En algunas situaciones he pedido ayuda a compatriotas míos aquí. La primera vez fue a mi cónsul, porque la mismísima Migración hizo desaparecer mi pasaporte cuando estaba haciendo mis trámites de residencia. El apoyo moral que me brindó fue reírse de mí y decirme que “nosotros en la época de la colonia les robamos muchas cosas y ahora les toca a ellos robarnos”. Y jamás movió un dedo por ayudarme. Luego, cuando salió del cuerpo consular, me enteré que tenía procesos judiciales en su contra en Bolivia por ilegalidades que había cometido.
La última vez que pedí ayuda a un español aquí, me dijo que “Gandhi sólo hubo uno y Madre Teresa de Calcuta sólo hubo una”, y que era mejor conformarse con la injusticia porque la vida da muchas vueltas y es preferible tener a los malos de tu parte porque luego los puedes necesitar. Y como yo discrepé y reclamé mis derechos, me dijo que lo había traicionado, porque claro, él era uno de los malos. Tan sólo he contado el primer y último caso que me afectó personalmente, pero he visto bastantes más y muchos de ellos no tenían nada que ver conmigo.
Todo esto me ha hecho pensar mucho acerca de quiénes somos, si somos los mismos en casa y fuera de ella, si existe algo que nos define como pueblo.
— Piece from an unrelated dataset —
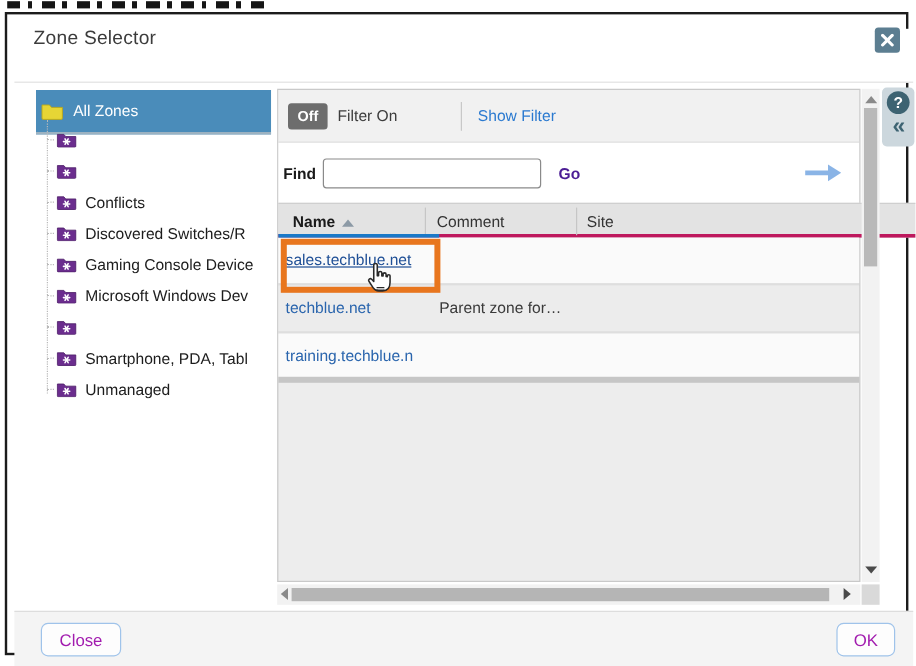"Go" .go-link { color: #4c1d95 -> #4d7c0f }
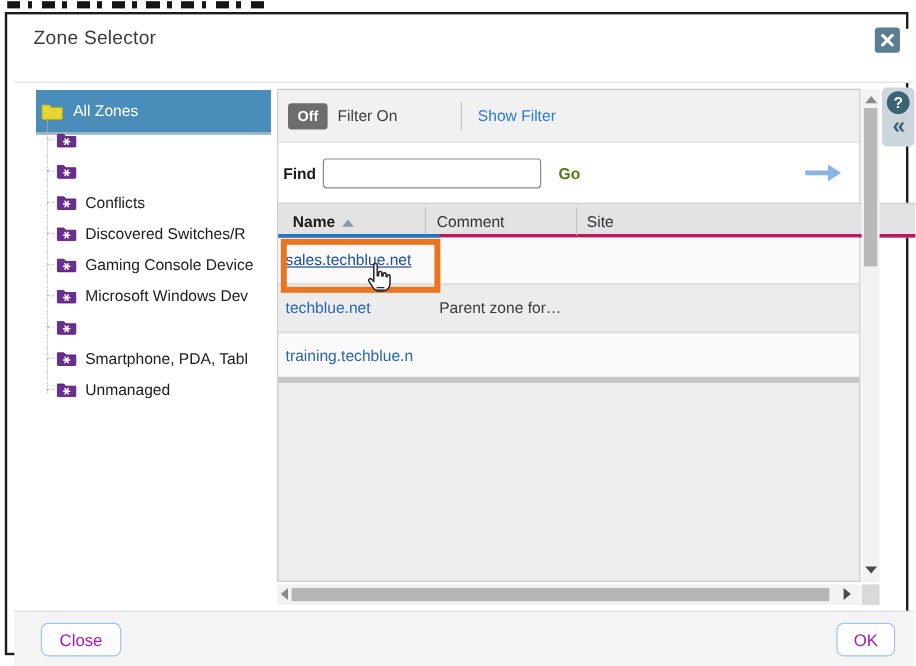"Microsoft Windows Dev" span.lbl { html: <span>Microsoft Windows Dev</span> -> none }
Sabemos que cada cual es único, que tiene sus peculiaridades, pero… ¿realmente existe algo en nuestra cultura que nos hace parecidos? Y, ¿ese algo es lo que pensamos? ¿Nos comportaríamos igual si fuéramos a un país europeo que a un país africano?¿Es voluble nuestra personalidad?
Estas experiencias han hecho cambiar mucho los conceptos que tenía acerca de mi cultura y de mi origen. Siempre trato de estar en contacto con aquello que tenía allí y que sí merece la pena, como mis amigos. Siempre que mi familia puede enviarme o traerme cosas pido algunas típicas, como carteles de feria, cerámicas, comida, DVDs de mi ciudad para verlos una y otra vez. Pero no me siento orgullosa, ni siquiera encantada, de ser de donde soy. No presumo de ello ni lo muestro a los demás como algo que me define. Es algo que queda en mi casa, para mí.
Me pregunto por qué me he encontrado en este país tantos compatriotas que me han decepcionado, que me han hecho pensar “qué vergüenza que sea un paisano”. ¿Debería eso decepcionarme? ¿Deberíamos parecernos en base a nuestra nacionalidad o es que los seres humanos en general tenemos en común una cierta tendencia al abuso, al desprecio, a la falta de solidaridad?
Ante tantas dudas y experiencias, prefiero no pertenecer a ningún grupo. No busco círculos de compatriotas emigrantes, no me interesa asociarme con nadie. No creo lograr sentirme “como en casa” si lo hago. Me siento bien identificándome conmigo misma, siguiendo mi camino y disfrutando constantemente de mi individualidad.